Ink in Milk is Wieland’s most recent film – a knotted string-figure of histories, fictions and images. Through the flickering vignettes of a schoolboy trauma, visits to a friend at a psychiatric institution and encounters with animals, Ink in Milk exposes the anxious, web-like structures that underpin the tragicomedy of existence. The artist’s narrative is accompanied by a series of schematic, childlike diagrams, line drawings, ink paintings, plasticine animations, and crystalline sculptural forms, punctuated with super 8 film clips. Sometimes these images illustrate the narrative voice as gathered evidence; at other points they are oblique documents, disrupting chains of causality.

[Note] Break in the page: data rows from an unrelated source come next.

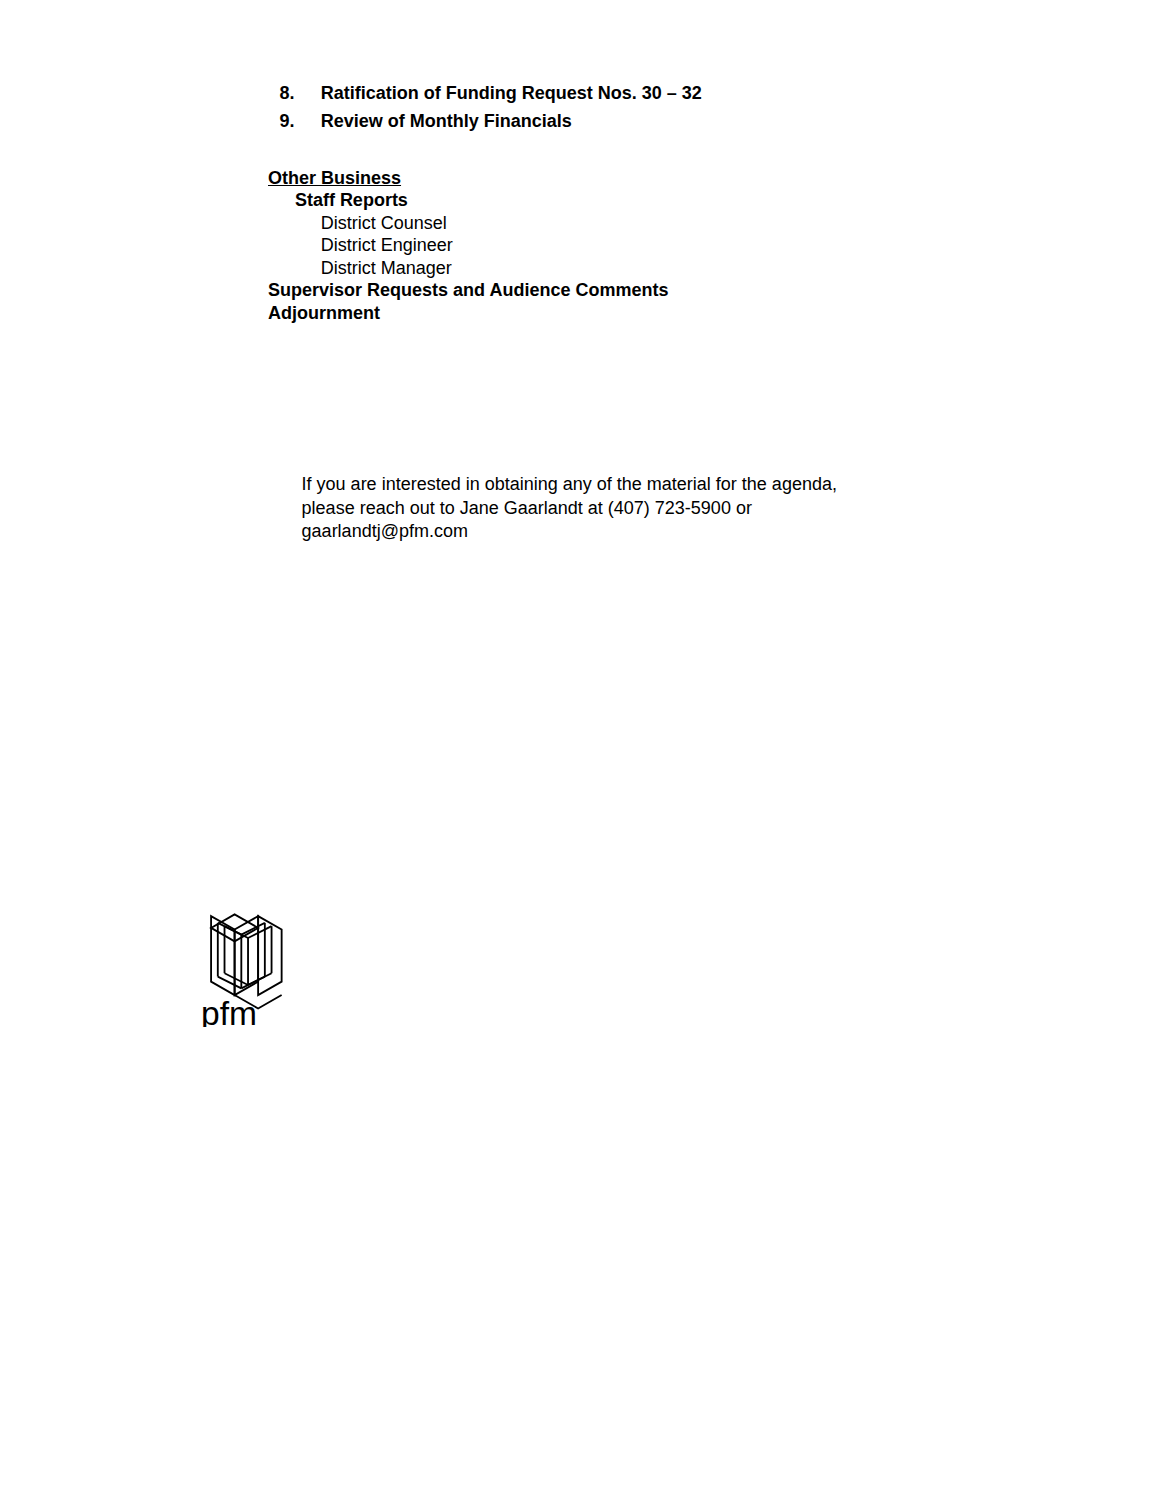8. Ratification of Funding Request Nos. 30 – 32
9. Review of Monthly Financials
Other Business
Staff Reports
District Counsel
District Engineer
District Manager
Supervisor Requests and Audience Comments
Adjournment
If you are interested in obtaining any of the material for the agenda, please reach out to Jane Gaarlandt at (407) 723-5900 or gaarlandtj@pfm.com
pfm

Not becoming overly distracted with its bold psychoanalytical concerns, however, the painterly poetics of the artist’s work communicate curious and solemn insights into the phenomenon of our everyday lives. Amongst other threads, the film recounts a village population’s growing fixation of forming crystal-like structures with their bodies: they lay down their tools to imitate crystals for days on end, hoping to empathetically alleviate fear, sorrow, agony and mourning. Wieland seemingly imagines these healing crystalline interventions shattering the homogenous and empty linearity of history, disrupting work and capital with trauma and emotion.
Obsessing over the lineage of the twentieth century, particularly the historical and scientific remnants of its shifting paradigms, Wieland hopes to reveal how the dominant ideologies of the previous century have been violently integrated into the psyche of the Europeanised subject. If one really is spoken into its very existence within – in the Lacanian sense – the Symbolic Order, Wieland proposes that we contemplate the subject in relation to its own specific vernacular and dialectical trace.
Wieland’s films are often projected onto domestic objects within his exhibitions; In Ink in Milk, a classroom cupboard. The very act of projecting – directing calculated trajectories of light to form a concrete moving image – is hence rendered quizzical and pensive against the artist’s narrative tendencies. We are asked to position our bodies within his narrative, to become entangled. Wieland conjures images and stories of that speak with urgency through menacing, yet ultimately poetic and darkly humorous, acts of dissociation.